● SELECTION:
>> Begin
Senate debates
Wednesday, 8 August 2007
Questions without Notice
Workplace Relations
2:06 pm
Eric Abetz (Tasmania, Liberal Party, Minister for Fisheries, Forestry and Conservation) Share this | Hansard source
Can I thank Senator Barnett for his question and commend him for his strong and ongoing interest in cleaning up Australia’s building and construction sector. Everyone knows that the Howard government’s strong action in establishing the Cole commission of inquiry and the Australian Building and Construction Commission has been crucial in this clean-up—organisations that Labor opposed and would abolish if they ever got into government. The clean-up is paying dividends. A recent Econtech report shows that GDP is 1.5 per cent higher than it otherwise would have been because of this clean-up in the building and construction sector. There has been an average fall in construction costs of 5.2 per cent. That means cheaper roads and cheaper homes for Australians. But the good news does not stop there. Not only do people get cheaper roads and cheaper homes as a result of our reforms; importantly, the consumer price index is now a whole 1.2 per cent lower because of these reforms, and that, of course, is reducing pressure on interest rates. If Labor were to get into power, they would abolish the commission and all these activities would resume, and the consumer price index would once again increase by one per cent to 1.2 per cent.
>> End
● GIVEN REQUEST 1: In the Senate debate excerpt, list every benefit that the speaker attributes to the clean-up of the building and construction sector.
● GIVEN REQUEST 2: Extend the Senate debate excerpt, picking up right after its final sentence.

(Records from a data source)
>> Begin
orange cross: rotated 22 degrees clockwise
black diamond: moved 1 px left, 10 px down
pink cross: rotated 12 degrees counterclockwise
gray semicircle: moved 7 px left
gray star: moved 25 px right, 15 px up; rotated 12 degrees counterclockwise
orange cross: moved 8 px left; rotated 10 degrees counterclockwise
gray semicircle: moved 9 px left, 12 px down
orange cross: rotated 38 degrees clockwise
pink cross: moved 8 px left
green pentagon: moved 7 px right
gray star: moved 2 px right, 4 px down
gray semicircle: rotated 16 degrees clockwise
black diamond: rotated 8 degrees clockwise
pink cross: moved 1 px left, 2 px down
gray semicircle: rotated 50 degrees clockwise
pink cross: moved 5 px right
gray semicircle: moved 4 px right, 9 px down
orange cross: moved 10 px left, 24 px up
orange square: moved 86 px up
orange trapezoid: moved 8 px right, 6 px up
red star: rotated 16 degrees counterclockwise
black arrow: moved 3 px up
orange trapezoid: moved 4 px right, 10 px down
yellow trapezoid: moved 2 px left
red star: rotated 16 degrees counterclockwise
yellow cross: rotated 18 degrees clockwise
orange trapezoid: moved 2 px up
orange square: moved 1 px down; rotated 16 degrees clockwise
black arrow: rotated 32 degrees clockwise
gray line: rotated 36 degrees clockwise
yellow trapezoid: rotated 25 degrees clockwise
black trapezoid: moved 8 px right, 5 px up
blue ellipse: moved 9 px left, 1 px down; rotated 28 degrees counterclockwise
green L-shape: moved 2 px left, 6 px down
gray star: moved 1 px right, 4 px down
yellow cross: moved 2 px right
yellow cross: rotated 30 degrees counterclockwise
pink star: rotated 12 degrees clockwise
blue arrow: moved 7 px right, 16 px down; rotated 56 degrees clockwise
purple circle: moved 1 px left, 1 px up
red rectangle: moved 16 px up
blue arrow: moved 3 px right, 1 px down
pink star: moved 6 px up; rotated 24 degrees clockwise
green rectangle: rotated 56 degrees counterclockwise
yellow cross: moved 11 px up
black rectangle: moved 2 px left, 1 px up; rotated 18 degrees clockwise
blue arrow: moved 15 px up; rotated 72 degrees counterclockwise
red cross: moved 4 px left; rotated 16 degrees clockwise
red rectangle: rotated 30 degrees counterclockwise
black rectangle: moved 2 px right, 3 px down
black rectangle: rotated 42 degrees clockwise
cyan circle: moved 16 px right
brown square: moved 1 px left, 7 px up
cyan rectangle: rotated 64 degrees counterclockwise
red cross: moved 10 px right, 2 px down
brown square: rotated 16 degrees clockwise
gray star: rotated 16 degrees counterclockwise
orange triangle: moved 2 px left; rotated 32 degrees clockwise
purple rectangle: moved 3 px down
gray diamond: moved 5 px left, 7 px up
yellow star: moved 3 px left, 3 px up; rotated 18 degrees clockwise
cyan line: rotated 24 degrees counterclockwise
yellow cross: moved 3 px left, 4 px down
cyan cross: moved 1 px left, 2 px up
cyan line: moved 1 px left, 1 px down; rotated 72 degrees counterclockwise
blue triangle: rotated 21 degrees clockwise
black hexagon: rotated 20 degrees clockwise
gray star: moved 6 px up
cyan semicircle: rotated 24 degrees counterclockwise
>> End
● FINAL RESULT 1:
- GDP is 1.5 per cent higher than it otherwise would have been.
- Construction costs have fallen by an average of 5.2 per cent.
- Roads are cheaper.
- Homes are cheaper.
- The consumer price index is 1.2 per cent lower.
- There is less pressure on interest rates.

● FINAL RESULT 2:
Unfortunately, Labor threatens all these benefits because Labor’s union masters think that the ABCC should be abolished, giving the unions, once again, unfettered access to do as they please on our building sites. And Labor will abolish the ABCC so union thugs can do things like, ‘kick heads to sort out locals’, ‘block access to work sites during a concrete pour’ and ‘black list subcontractors because they refuse to have a union enforced EBA’—all actions endorsed by the Labor Party because the man who did all these activities, as found by the Cole commission of inquiry, was none other than ETU official Kevin Harkins. He is the Labor candidate for Franklin and he is endorsed by the federal leader, Mr Rudd. Desperate to get rid of the bad headlines that Mr Harkins is making, Mr Rudd is not simply willing to disendorse him; Labor, rather, is now resorting to trying to break the law by quietly trying to shuffle him on. Indeed, according to today’s Mercury:
Despite offers of an elevated union position, increased salary and a future Senate seat, Mr Harkins is determined not to quit voluntarily.
The Commonwealth Electoral Act says:
(2) A person shall not, with the intention of influencing or affecting
… … …
(b) any candidature of another person; or
… … …
give or confer, or promise or offer to give or confer, any property or benefit of any kind to that other person ...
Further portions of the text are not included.